(Data extracted from a collection)
[Start of section]
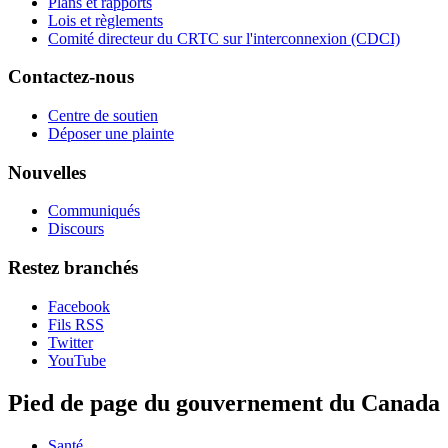
Plans et rapports
Lois et règlements
Comité directeur du CRTC sur l'interconnexion (CDCI)
Contactez-nous
Centre de soutien
Déposer une plainte
Nouvelles
Communiqués
Discours
Restez branchés
Facebook
Fils RSS
Twitter
YouTube
Pied de page du gouvernement du Canada
Santé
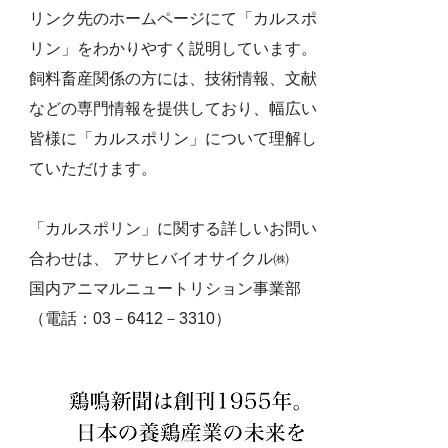
リンク先のホームページにて「カルスポ
リン」をわかりやすく説明しています。
飼料畜産関係の方には、技術情報、文献
などの専門情報を提供しており、幅広い
皆様に「カルスポリン」について理解し
ていただけます。
「カルスポリン」に関する詳しいお問い
合わせは、 アサヒバイオサイクル㈱
国内アニマルニュートリション事業部
（電話：03－6412－3310）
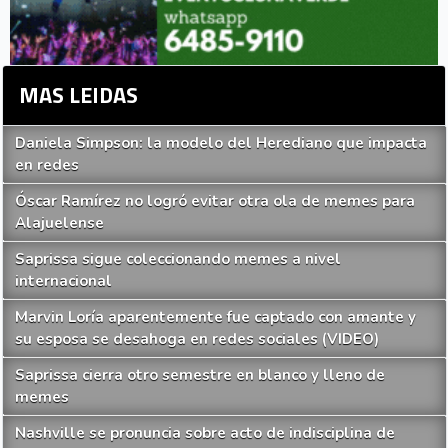
MAS LEIDAS
Daniela Simpson: la modelo del Herediano que impacta
en redes
Óscar Ramírez no logró evitar otra ola de memes para
Alajuelense
Saprissa sigue coleccionando memes a nivel
internacional
Marvin Loría aparentemente fue captado con amante y
su esposa se desahoga en redes sociales (VIDEO)
Saprissa cierra otro semestre en blanco y lleno de
memes
Nashville se pronuncia sobre acto de indisciplina de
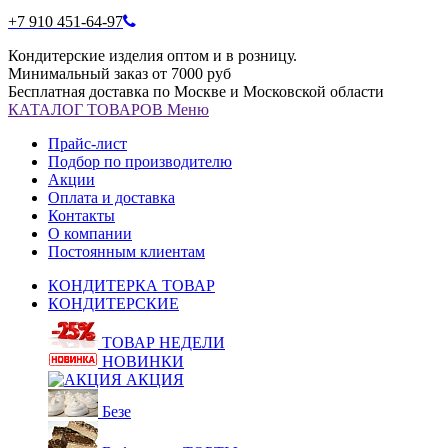
+7 910 451-64-97
Кондитерские изделия оптом и в розницу.
Минимальный заказ от 7000 руб
Бесплатная доставка по Москве и Московской области
КАТАЛОГ
ТОВАРОВ
Меню
Прайс-лист
Подбор по производителю
Акции
Оплата и доставка
Контакты
О компании
Постоянным клиентам
КОНДИТЕРКА ТОВАР
КОНДИТЕРСКИЕ
ТОВАР НЕДЕЛИ
НОВИНКИ
АКЦИЯ
Безе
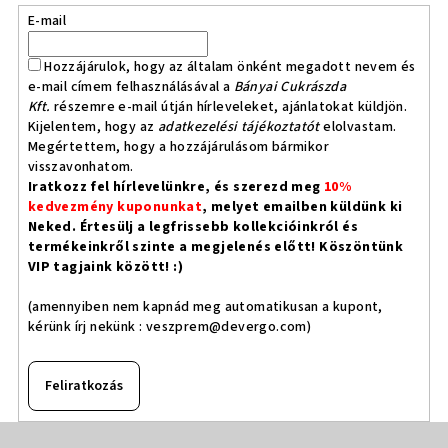
E-mail
Hozzájárulok, hogy az általam önként megadott nevem és
e-mail címem felhasználásával a
Bányai Cukrászda
Kft.
részemre e-mail útján hírleveleket, ajánlatokat küldjön.
Kijelentem, hogy az
adatkezelési tájékoztatót
elolvastam.
Megértettem, hogy a hozzájárulásom bármikor
visszavonhatom.
Iratkozz fel hírlevelünkre, és szerezd meg
10%
kedvezmény kuponunkat
, melyet emailben küldünk ki
Neked. Értesülj a legfrissebb kollekcióinkról és
termékeinkről szinte a megjelenés előtt! Köszöntünk
VIP tagjaink között! :)
(amennyiben nem kapnád meg automatikusan a kupont,
kérünk írj nekünk :
veszprem@devergo.com
)
Feliratkozás
L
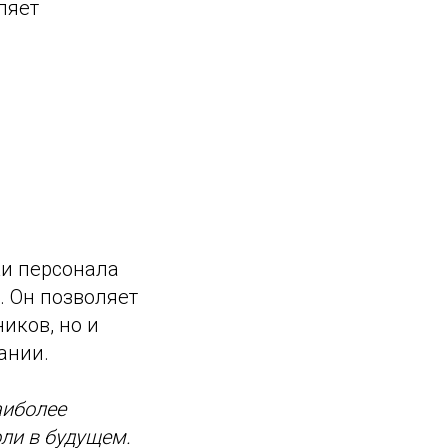
ляет
ки персонала
. Он позволяет
иков, но и
ании.
аиболее
оли в будущем.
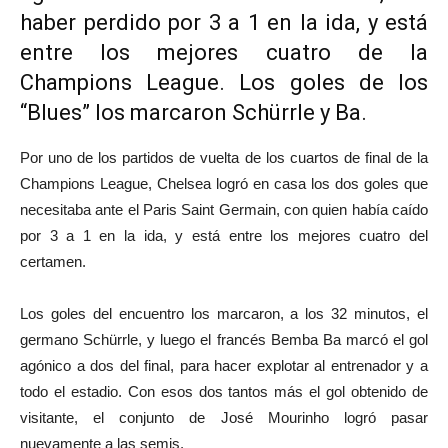
haber perdido por 3 a 1 en la ida, y está
entre los mejores cuatro de la
Champions League. Los goles de los
“Blues” los marcaron Schürrle y Ba.
Por uno de los partidos de vuelta de los cuartos de final de la
Champions League, Chelsea logró en casa los dos goles que
necesitaba ante el Paris Saint Germain, con quien había caído
por 3 a 1 en la ida, y está entre los mejores cuatro del
certamen.
Los goles del encuentro los marcaron, a los 32 minutos, el
germano Schürrle, y luego el francés Bemba Ba marcó el gol
agónico a dos del final, para hacer explotar al entrenador y a
todo el estadio. Con esos dos tantos más el gol obtenido de
visitante, el conjunto de José Mourinho logró pasar
nuevamente a las semis.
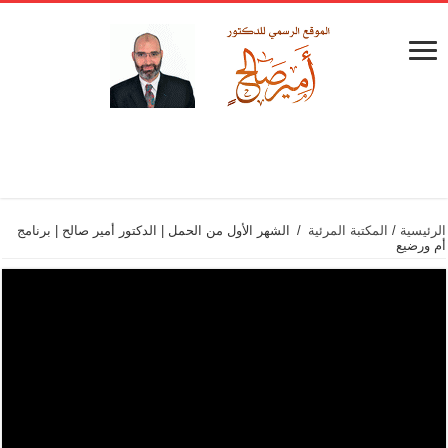
الرئيسية
/
المكتبة المرئية
/
الشهر الأول من الحمل | الدكتور أمير صالح | برنامج
أم ورضيع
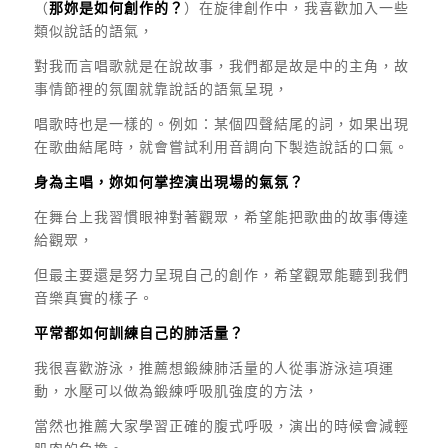
（
那妳是如何創作的？
）在旋律創作中，我喜歡加入一些
類似說話的語氣，
對我而言唱歌就是在說故事，我們都是故是中的主角，故
事情節裡的氛圍就靠說話的語氣呈現，
唱歌時也是一樣的。例如：某個四聲結尾的詞，如果出現
在歌曲結尾時，就會嘗試利用音調向下製造說話的口氣。
身為主唱，妳如何掌控演出現場的氣氛？
在舞台上我習慣眼神對著觀眾，希望能把歌曲的故事傳達
給觀眾，
但最主要還是努力呈現自己的創作，希望觀眾能聽到我們
音樂真實的樣子。
平常都如何訓練自己的肺活量？
我很喜歡游泳，推薦想鍛練肺活量的人從事游泳這項運
動，水壓可以做為鍛練呼吸肌強度的方法，
當然也推薦大家學習正確的腹式呼吸，演出的時候會減輕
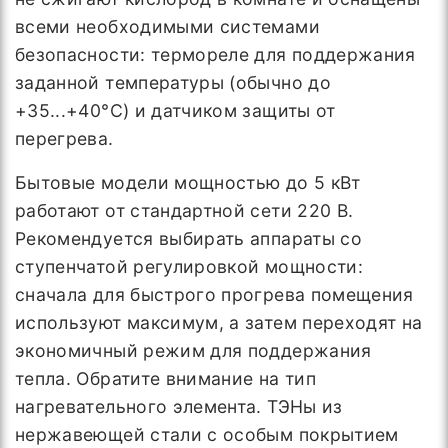
всеми необходимыми системами
безопасности: термореле для поддержания
заданной температуры (обычно до
+35...+40°C) и датчиком защиты от
перегрева.
Бытовые модели мощностью до 5 кВт
работают от стандартной сети 220 В.
Рекомендуется выбирать аппараты со
ступенчатой регулировкой мощности:
сначала для быстрого прогрева помещения
используют максимум, а затем переходят на
экономичный режим для поддержания
тепла. Обратите внимание на тип
нагревательного элемента. ТЭНы из
нержавеющей стали с особым покрытием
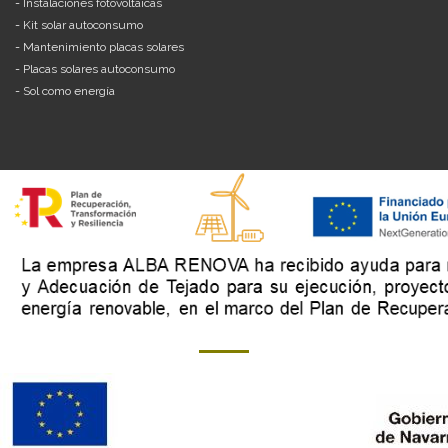
-
Instalaciones fotovoltaicas
-
Kit solar autoconsumo
-
Mantenimiento placas solares
-
Placas solares autoconsumo
-
Sol como energía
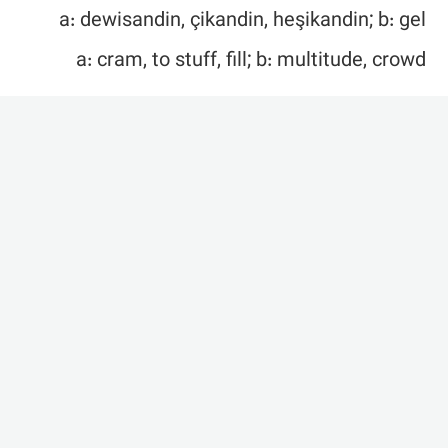
a: dewisandin, çikandin, heşikandin; b: gel
a: cram, to stuff, fill; b: multitude, crowd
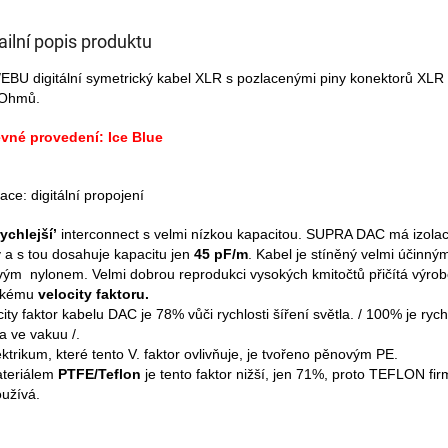
ailní popis produktu
EBU digitální symetrický kabel XLR s pozlacenými piny konektorů XLR
 Ohmů.
vné provedení: Ice Blue
ace: digitální propojení
rychlejší’
interconnect s velmi nízkou kapacitou. SUPRA DAC má izolac
 a s tou dosahuje kapacitu jen
45 pF/m
. Kabel je stíněný velmi účinný
vým nylonem. Velmi dobrou reprodukci vysokých kmitočtů přičítá výro
okému
velocity faktoru.
city faktor kabelu DAC je 78% vůči rychlosti šíření světla. / 100% je rych
la ve vakuu /.
ektrikum, které tento V. faktor ovlivňuje, je tvořeno pěnovým PE.
teriálem
PTFE/Teflon
je tento faktor nižší, jen 71%, proto TEFLON f
užívá.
[End of section]
[TASK DETAILS]:
Output only a verbatim copy of the lines spanning from the line that contains "velocity faktoru." to the end of the records above.

[ANSWER TO THIS TASK]:
velocity faktoru.
city faktor kabelu DAC je 78% vůči rychlosti šíření světla. / 100% je rych
la ve vakuu /.
ektrikum, které tento V. faktor ovlivňuje, je tvořeno pěnovým PE.
teriálem
PTFE/Teflon
je tento faktor nižší, jen 71%, proto TEFLON f
užívá.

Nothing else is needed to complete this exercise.